Tin (Sn) Silvery-white, lustrous metal. Developed in the 15th century. Used mainly as a protective coating on steel sheets called tin plating which is used to make tin cans. Low shear strength. Unalloyed tin is used as a lining material for water distillation plants and as a molten layer of metal over which plate glass is made. Tin is usually alloyed with copper, antimony, lead, titanium, and zirconium. Can be used in journal-bearing materials because of its low friction coefficient.

Also known as Noble Metals (Gold, Silver, and Platinum) Precious Metals Also known as Noble Metals (Gold, Silver, and Platinum)

Gold (Au) Soft and ductile. Has good corrosion resistance and any temperature. Used in jewelry, coinage, reflectors, gold leaf for decorative purposes, dental work, electroplating, and electrical contacts and terminals.

Silver (Ag) Ductile Highest electrical and thermal conductivity of any metal. Used as tableware, jewelry, coinage, electroplating, photographic film, electrical contacts, solders, bearing linings and food and chemical equipment. Sterling silver is an allow of silver and 7.5% copper.

Platinum Soft, ductile. Grayish-white metal. Good corrosion resistance at any temperature. Used as electrical contacts, for spark-plug electrodes, as catalysts for automobile pollution-control devices, in filaments, in nozzles as jewelry, and in dental work.

Shape-Memory Alloys Can be deformed into any shape at room temperature but when heated will return to original shape.

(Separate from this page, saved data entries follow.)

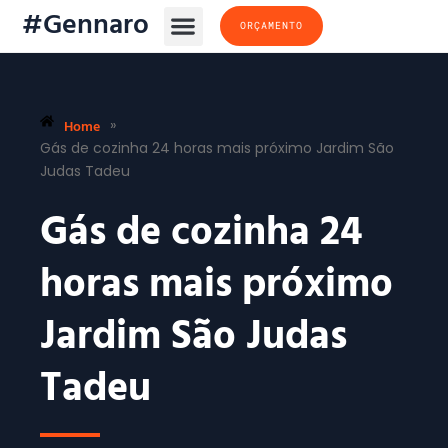
#Gennaro
ORÇAMENTO
Home
»
Gás de cozinha 24 horas mais próximo Jardim São
Judas Tadeu
Gás de cozinha 24
horas mais próximo
Jardim São Judas
Tadeu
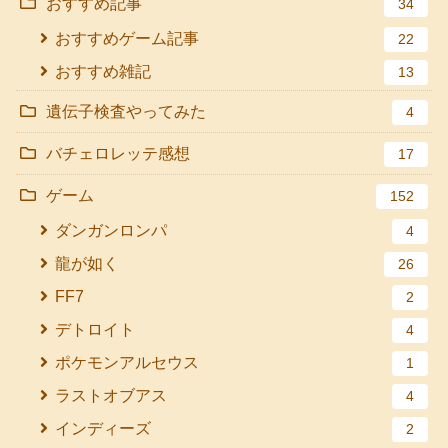
おすすめ記事
34
おすすめゲーム記事
22
おすすめ雑記
13
遺伝子検査やってみた
4
バチェロレッテ感想
17
ゲーム
152
ダンガンロンパ
4
龍が如く
26
FF7
2
デトロイト
4
ポケモンアルセウス
1
ラストオブアス
4
インディーズ
2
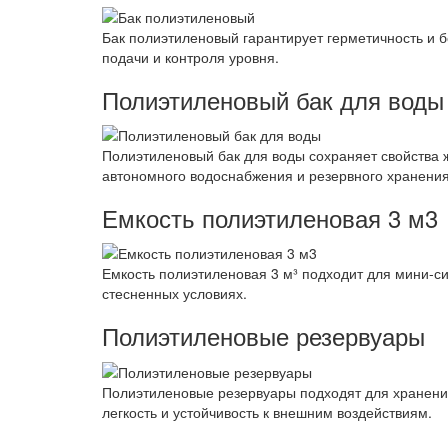
Бак полиэтиленовый гарантирует герметичность и 
подачи и контроля уровня.
Полиэтиленовый бак для воды
Полиэтиленовый бак для воды сохраняет свойства 
автономного водоснабжения и резервного хранения
Емкость полиэтиленовая 3 м3
Емкость полиэтиленовая 3 м³ подходит для мини-с
стесненных условиях.
Полиэтиленовые резервуары
Полиэтиленовые резервуары подходят для хранения
легкость и устойчивость к внешним воздействиям.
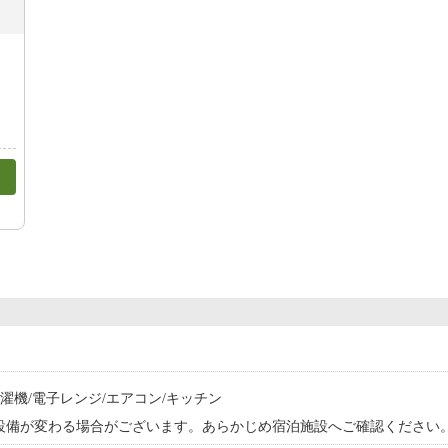
洗濯機/電子レンジ/エアコン/キッチン
設備が変わる場合がございます。あらかじめ宿泊施設へご確認ください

A typical one is 55% Nickel – 45% titanium. Used as sensors, eyeglass frames, stents, relays, pumps, switches, connectors, clamps, fasteners, and seals.

Amorphous Alloys (Metallic Glasses) No long-range crystalline structure. Have no grain boundaries and the atoms are packed randomly and tightly. First obtained in the 1960s. Typically contain iron, nickel, and chromium, which are alloyed with carbon, phosphorus, boron, aluminum, and silicon. Have excellent corrosion resistance, good ductility, and high strength. Being developed to have twice the strength has high strength steels so they can be used in large structures.

Metal Foams Foam-like substances that metal is only 5% to 20% of its volume. Very light weight. Used in aerospace applications. Also used as filters and orthopedic implants.

Nanomaterials Materials with grains, fibers, films, and composites having particles that are 1-100 nm in size. First investigated in the 1980s. Have qualities superior to those of traditional materials such as strength, hardness, ductility, wear resistance, and corrosion resistance. Used in cutting tools, ceramics, powders for powder-metallurgy processing, next generation computer chips, flat panel displays for laptop computers and televisions, spark-plug electrodes, igniters and fuels for rockets, medical implants, high-sensitivity sensors, high power magnets and high-energy-density batteries.